*** SOURCE DATA Section Begins ***

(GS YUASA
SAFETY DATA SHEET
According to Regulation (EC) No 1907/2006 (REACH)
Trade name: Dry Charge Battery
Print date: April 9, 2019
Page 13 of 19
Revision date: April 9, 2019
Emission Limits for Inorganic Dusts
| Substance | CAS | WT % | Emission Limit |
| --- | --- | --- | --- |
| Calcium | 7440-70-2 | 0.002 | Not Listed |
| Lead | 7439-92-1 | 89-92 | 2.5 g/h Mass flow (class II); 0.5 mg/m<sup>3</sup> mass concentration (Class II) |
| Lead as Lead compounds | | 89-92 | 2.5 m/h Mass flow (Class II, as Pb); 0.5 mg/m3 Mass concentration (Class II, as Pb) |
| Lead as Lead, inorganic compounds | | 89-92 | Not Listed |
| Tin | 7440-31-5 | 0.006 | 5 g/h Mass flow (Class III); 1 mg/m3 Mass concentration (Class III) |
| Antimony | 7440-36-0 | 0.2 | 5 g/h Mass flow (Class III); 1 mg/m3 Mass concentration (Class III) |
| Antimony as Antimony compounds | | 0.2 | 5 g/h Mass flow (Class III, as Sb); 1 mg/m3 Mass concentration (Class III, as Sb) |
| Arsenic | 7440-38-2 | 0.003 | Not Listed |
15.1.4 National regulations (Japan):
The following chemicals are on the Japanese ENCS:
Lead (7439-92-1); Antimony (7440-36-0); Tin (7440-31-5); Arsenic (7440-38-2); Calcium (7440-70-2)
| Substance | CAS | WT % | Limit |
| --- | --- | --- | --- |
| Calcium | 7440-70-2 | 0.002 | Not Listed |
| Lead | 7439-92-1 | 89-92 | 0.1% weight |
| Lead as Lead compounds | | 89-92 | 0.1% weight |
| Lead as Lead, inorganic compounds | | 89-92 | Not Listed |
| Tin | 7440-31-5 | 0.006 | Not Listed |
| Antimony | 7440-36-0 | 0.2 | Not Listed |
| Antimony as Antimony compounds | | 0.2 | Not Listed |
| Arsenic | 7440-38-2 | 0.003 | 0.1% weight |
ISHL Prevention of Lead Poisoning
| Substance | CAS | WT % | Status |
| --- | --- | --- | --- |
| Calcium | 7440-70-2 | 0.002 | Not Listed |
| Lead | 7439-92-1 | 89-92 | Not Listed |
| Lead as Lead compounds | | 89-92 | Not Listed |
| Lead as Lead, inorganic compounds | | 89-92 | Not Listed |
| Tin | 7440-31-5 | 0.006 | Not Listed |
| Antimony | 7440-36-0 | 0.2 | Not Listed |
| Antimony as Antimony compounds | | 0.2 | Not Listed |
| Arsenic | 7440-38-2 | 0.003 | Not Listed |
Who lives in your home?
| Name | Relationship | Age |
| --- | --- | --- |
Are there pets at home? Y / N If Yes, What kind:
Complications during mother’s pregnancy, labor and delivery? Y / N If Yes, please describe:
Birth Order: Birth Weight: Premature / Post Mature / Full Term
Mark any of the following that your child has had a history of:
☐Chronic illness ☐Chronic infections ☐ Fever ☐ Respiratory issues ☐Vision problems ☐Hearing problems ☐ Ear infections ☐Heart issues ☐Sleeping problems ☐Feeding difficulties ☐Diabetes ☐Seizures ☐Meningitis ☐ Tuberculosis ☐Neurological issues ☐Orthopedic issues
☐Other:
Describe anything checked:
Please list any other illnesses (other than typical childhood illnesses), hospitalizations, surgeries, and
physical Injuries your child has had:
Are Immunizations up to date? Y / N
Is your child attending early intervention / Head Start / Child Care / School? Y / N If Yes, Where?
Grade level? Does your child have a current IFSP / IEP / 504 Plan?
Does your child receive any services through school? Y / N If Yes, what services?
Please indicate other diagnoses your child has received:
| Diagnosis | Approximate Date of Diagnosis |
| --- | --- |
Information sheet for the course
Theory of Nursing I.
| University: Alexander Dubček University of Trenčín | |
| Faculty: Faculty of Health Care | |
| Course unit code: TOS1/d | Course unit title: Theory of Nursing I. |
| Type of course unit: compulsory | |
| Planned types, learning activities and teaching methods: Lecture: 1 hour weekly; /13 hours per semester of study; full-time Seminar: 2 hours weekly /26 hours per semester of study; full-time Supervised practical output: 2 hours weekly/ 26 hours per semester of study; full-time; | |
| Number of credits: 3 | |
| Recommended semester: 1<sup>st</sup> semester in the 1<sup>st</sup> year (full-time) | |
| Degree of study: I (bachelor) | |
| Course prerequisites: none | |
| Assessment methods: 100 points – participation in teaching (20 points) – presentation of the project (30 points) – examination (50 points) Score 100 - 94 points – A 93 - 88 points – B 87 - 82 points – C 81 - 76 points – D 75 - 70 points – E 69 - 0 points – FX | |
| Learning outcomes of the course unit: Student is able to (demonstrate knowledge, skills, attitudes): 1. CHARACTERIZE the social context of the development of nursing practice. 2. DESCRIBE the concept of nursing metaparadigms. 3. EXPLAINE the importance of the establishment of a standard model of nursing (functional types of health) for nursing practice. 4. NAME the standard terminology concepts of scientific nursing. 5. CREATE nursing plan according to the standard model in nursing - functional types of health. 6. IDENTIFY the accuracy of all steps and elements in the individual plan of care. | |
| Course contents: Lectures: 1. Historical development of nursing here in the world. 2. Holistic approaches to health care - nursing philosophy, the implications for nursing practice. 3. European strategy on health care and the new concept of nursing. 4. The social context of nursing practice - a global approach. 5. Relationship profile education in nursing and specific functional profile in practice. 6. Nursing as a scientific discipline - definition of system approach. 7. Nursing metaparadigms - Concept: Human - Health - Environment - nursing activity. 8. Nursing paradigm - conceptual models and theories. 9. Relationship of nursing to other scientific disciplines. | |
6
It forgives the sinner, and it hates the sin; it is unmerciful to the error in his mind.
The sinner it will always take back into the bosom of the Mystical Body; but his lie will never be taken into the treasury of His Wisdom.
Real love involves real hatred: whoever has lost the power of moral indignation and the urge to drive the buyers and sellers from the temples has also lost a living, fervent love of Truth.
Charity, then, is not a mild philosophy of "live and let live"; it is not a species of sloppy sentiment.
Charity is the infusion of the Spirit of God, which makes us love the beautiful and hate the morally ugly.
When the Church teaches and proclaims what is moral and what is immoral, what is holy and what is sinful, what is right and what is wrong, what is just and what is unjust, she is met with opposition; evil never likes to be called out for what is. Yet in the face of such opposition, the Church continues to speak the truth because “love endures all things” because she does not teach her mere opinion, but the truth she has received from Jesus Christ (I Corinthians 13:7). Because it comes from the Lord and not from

*** SOURCE DATA Section Ends ***

■ **DIRECTIONS FOR THIS TASK**: Each entry above needs to be duplicated exactly.

■ **EXPECTED ANSWER**:
(GS YUASA
SAFETY DATA SHEET
According to Regulation (EC) No 1907/2006 (REACH)
Trade name: Dry Charge Battery
Print date: April 9, 2019
Page 13 of 19
Revision date: April 9, 2019
Emission Limits for Inorganic Dusts
| Substance | CAS | WT % | Emission Limit |
| --- | --- | --- | --- |
| Calcium | 7440-70-2 | 0.002 | Not Listed |
| Lead | 7439-92-1 | 89-92 | 2.5 g/h Mass flow (class II); 0.5 mg/m<sup>3</sup> mass concentration (Class II) |
| Lead as Lead compounds | | 89-92 | 2.5 m/h Mass flow (Class II, as Pb); 0.5 mg/m3 Mass concentration (Class II, as Pb) |
| Lead as Lead, inorganic compounds | | 89-92 | Not Listed |
| Tin | 7440-31-5 | 0.006 | 5 g/h Mass flow (Class III); 1 mg/m3 Mass concentration (Class III) |
| Antimony | 7440-36-0 | 0.2 | 5 g/h Mass flow (Class III); 1 mg/m3 Mass concentration (Class III) |
| Antimony as Antimony compounds | | 0.2 | 5 g/h Mass flow (Class III, as Sb); 1 mg/m3 Mass concentration (Class III, as Sb) |
| Arsenic | 7440-38-2 | 0.003 | Not Listed |
15.1.4 National regulations (Japan):
The following chemicals are on the Japanese ENCS:
Lead (7439-92-1); Antimony (7440-36-0); Tin (7440-31-5); Arsenic (7440-38-2); Calcium (7440-70-2)
| Substance | CAS | WT % | Limit |
| --- | --- | --- | --- |
| Calcium | 7440-70-2 | 0.002 | Not Listed |
| Lead | 7439-92-1 | 89-92 | 0.1% weight |
| Lead as Lead compounds | | 89-92 | 0.1% weight |
| Lead as Lead, inorganic compounds | | 89-92 | Not Listed |
| Tin | 7440-31-5 | 0.006 | Not Listed |
| Antimony | 7440-36-0 | 0.2 | Not Listed |
| Antimony as Antimony compounds | | 0.2 | Not Listed |
| Arsenic | 7440-38-2 | 0.003 | 0.1% weight |
ISHL Prevention of Lead Poisoning
| Substance | CAS | WT % | Status |
| --- | --- | --- | --- |
| Calcium | 7440-70-2 | 0.002 | Not Listed |
| Lead | 7439-92-1 | 89-92 | Not Listed |
| Lead as Lead compounds | | 89-92 | Not Listed |
| Lead as Lead, inorganic compounds | | 89-92 | Not Listed |
| Tin | 7440-31-5 | 0.006 | Not Listed |
| Antimony | 7440-36-0 | 0.2 | Not Listed |
| Antimony as Antimony compounds | | 0.2 | Not Listed |
| Arsenic | 7440-38-2 | 0.003 | Not Listed |
Who lives in your home?
| Name | Relationship | Age |
| --- | --- | --- |
Are there pets at home? Y / N If Yes, What kind:
Complications during mother’s pregnancy, labor and delivery? Y / N If Yes, please describe:
Birth Order: Birth Weight: Premature / Post Mature / Full Term
Mark any of the following that your child has had a history of:
☐Chronic illness ☐Chronic infections ☐ Fever ☐ Respiratory issues ☐Vision problems ☐Hearing problems ☐ Ear infections ☐Heart issues ☐Sleeping problems ☐Feeding difficulties ☐Diabetes ☐Seizures ☐Meningitis ☐ Tuberculosis ☐Neurological issues ☐Orthopedic issues
☐Other:
Describe anything checked:
Please list any other illnesses (other than typical childhood illnesses), hospitalizations, surgeries, and
physical Injuries your child has had:
Are Immunizations up to date? Y / N
Is your child attending early intervention / Head Start / Child Care / School? Y / N If Yes, Where?
Grade level? Does your child have a current IFSP / IEP / 504 Plan?
Does your child receive any services through school? Y / N If Yes, what services?
Please indicate other diagnoses your child has received:
| Diagnosis | Approximate Date of Diagnosis |
| --- | --- |
Information sheet for the course
Theory of Nursing I.
| University: Alexander Dubček University of Trenčín | |
| Faculty: Faculty of Health Care | |
| Course unit code: TOS1/d | Course unit title: Theory of Nursing I. |
| Type of course unit: compulsory | |
| Planned types, learning activities and teaching methods: Lecture: 1 hour weekly; /13 hours per semester of study; full-time Seminar: 2 hours weekly /26 hours per semester of study; full-time Supervised practical output: 2 hours weekly/ 26 hours per semester of study; full-time; | |
| Number of credits: 3 | |
| Recommended semester: 1<sup>st</sup> semester in the 1<sup>st</sup> year (full-time) | |
| Degree of study: I (bachelor) | |
| Course prerequisites: none | |
| Assessment methods: 100 points – participation in teaching (20 points) – presentation of the project (30 points) – examination (50 points) Score 100 - 94 points – A 93 - 88 points – B 87 - 82 points – C 81 - 76 points – D 75 - 70 points – E 69 - 0 points – FX | |
| Learning outcomes of the course unit: Student is able to (demonstrate knowledge, skills, attitudes): 1. CHARACTERIZE the social context of the development of nursing practice. 2. DESCRIBE the concept of nursing metaparadigms. 3. EXPLAINE the importance of the establishment of a standard model of nursing (functional types of health) for nursing practice. 4. NAME the standard terminology concepts of scientific nursing. 5. CREATE nursing plan according to the standard model in nursing - functional types of health. 6. IDENTIFY the accuracy of all steps and elements in the individual plan of care. | |
| Course contents: Lectures: 1. Historical development of nursing here in the world. 2. Holistic approaches to health care - nursing philosophy, the implications for nursing practice. 3. European strategy on health care and the new concept of nursing. 4. The social context of nursing practice - a global approach. 5. Relationship profile education in nursing and specific functional profile in practice. 6. Nursing as a scientific discipline - definition of system approach. 7. Nursing metaparadigms - Concept: Human - Health - Environment - nursing activity. 8. Nursing paradigm - conceptual models and theories. 9. Relationship of nursing to other scientific disciplines. | |
6
It forgives the sinner, and it hates the sin; it is unmerciful to the error in his mind.
The sinner it will always take back into the bosom of the Mystical Body; but his lie will never be taken into the treasury of His Wisdom.
Real love involves real hatred: whoever has lost the power of moral indignation and the urge to drive the buyers and sellers from the temples has also lost a living, fervent love of Truth.
Charity, then, is not a mild philosophy of "live and let live"; it is not a species of sloppy sentiment.
Charity is the infusion of the Spirit of God, which makes us love the beautiful and hate the morally ugly.
When the Church teaches and proclaims what is moral and what is immoral, what is holy and what is sinful, what is right and what is wrong, what is just and what is unjust, she is met with opposition; evil never likes to be called out for what is. Yet in the face of such opposition, the Church continues to speak the truth because “love endures all things” because she does not teach her mere opinion, but the truth she has received from Jesus Christ (I Corinthians 13:7). Because it comes from the Lord and not from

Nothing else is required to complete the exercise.